- [THE PROBLEM] Pictures aside, quote the whole listing exactly.

- [DATASET EXCERPT]
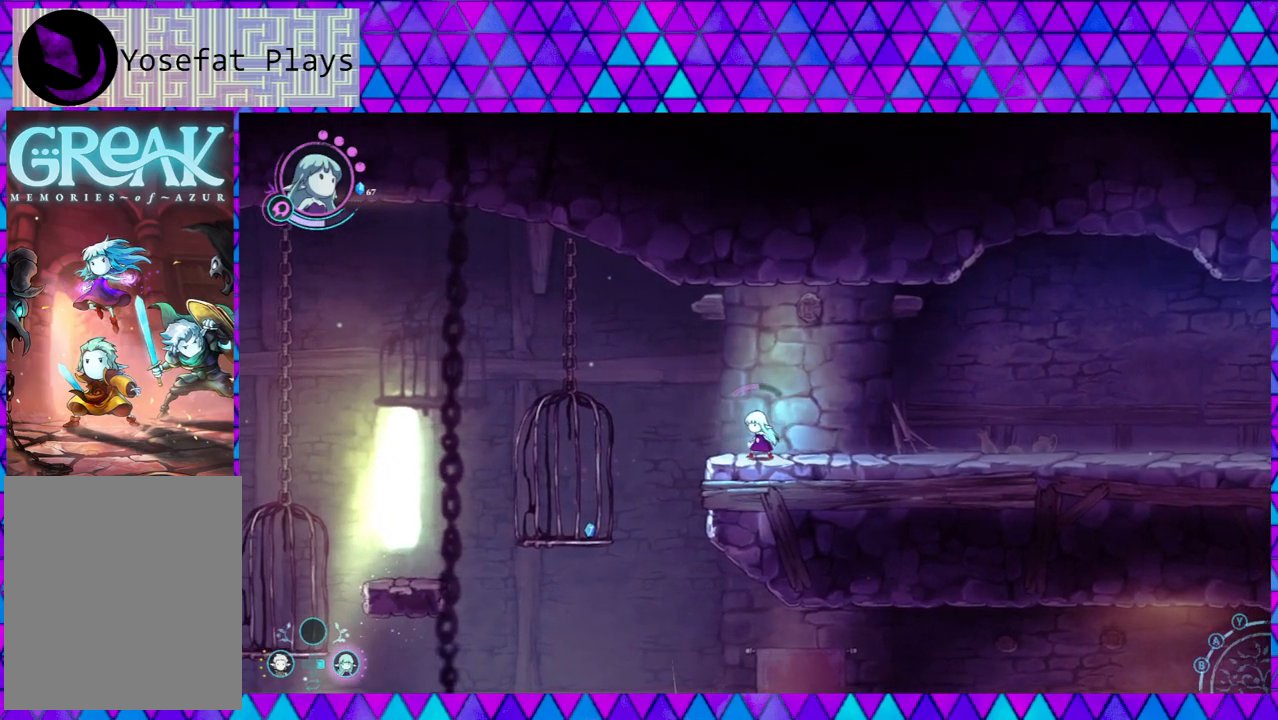
{"buttons": ["B"], "left_stick": "left", "right_stick": "down-left", "events": [[317, "left_stick", "left"], [400, "B", "down"]]}
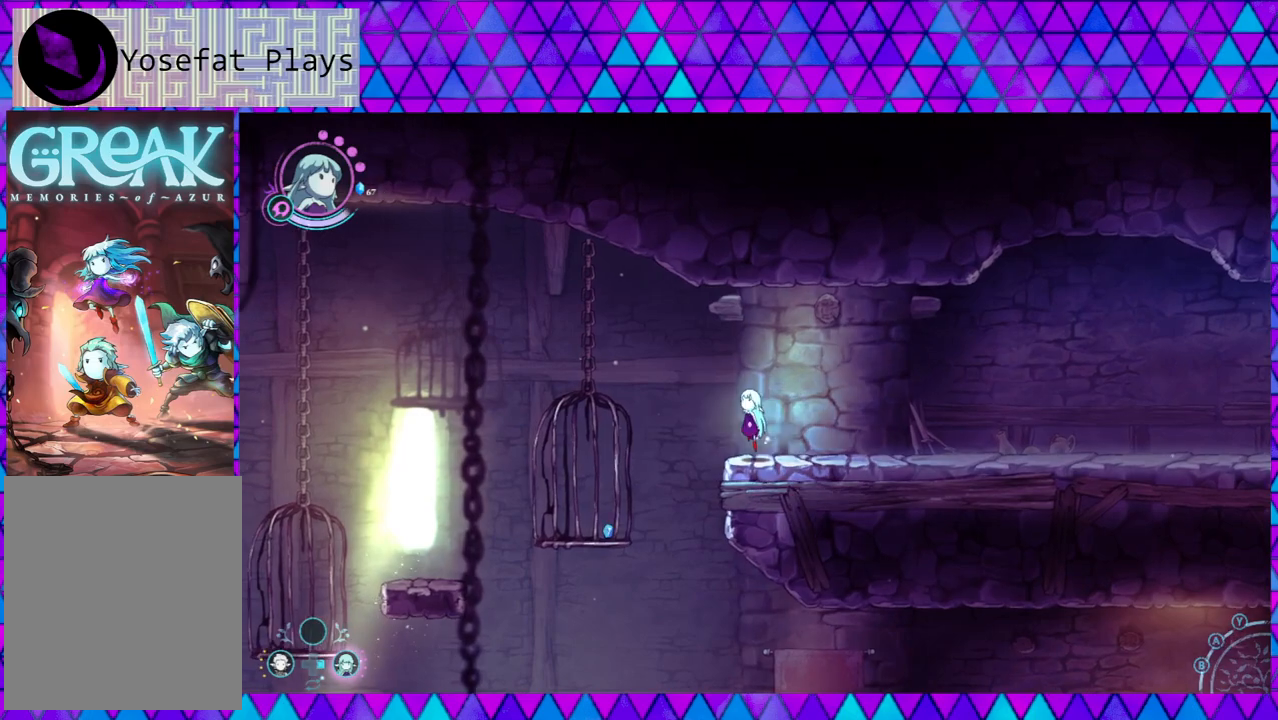
{"buttons": ["B"], "left_stick": "left", "right_stick": "down", "events": [[300, "B", "up"], [333, "right_stick", "down"], [367, "B", "down"]]}
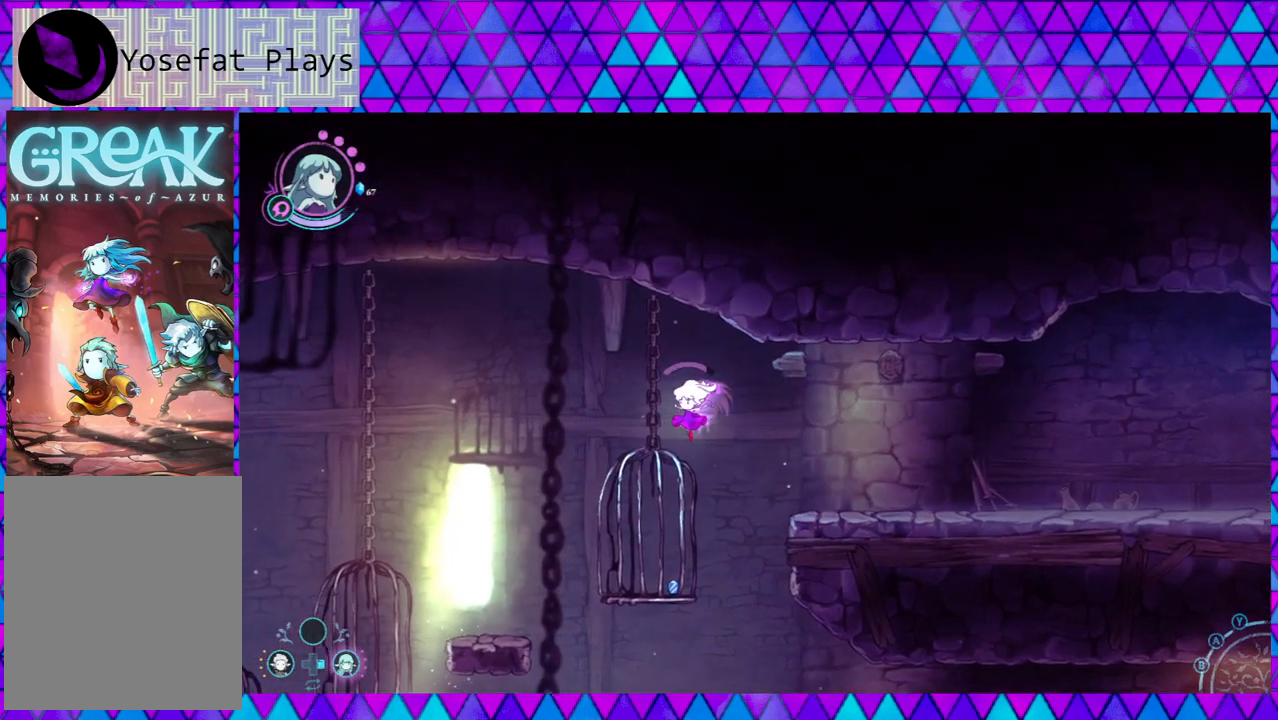
{"buttons": [], "left_stick": "left", "right_stick": "down", "events": [[317, "B", "up"]]}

- [SOLUTION TO THIS TASK]
{"buttons": ["B"], "left_stick": "left", "right_stick": "down-left", "events": [[317, "left_stick", "left"], [400, "B", "down"]]}
{"buttons": ["B"], "left_stick": "left", "right_stick": "down", "events": [[300, "B", "up"], [333, "right_stick", "down"], [367, "B", "down"]]}
{"buttons": [], "left_stick": "left", "right_stick": "down", "events": [[317, "B", "up"]]}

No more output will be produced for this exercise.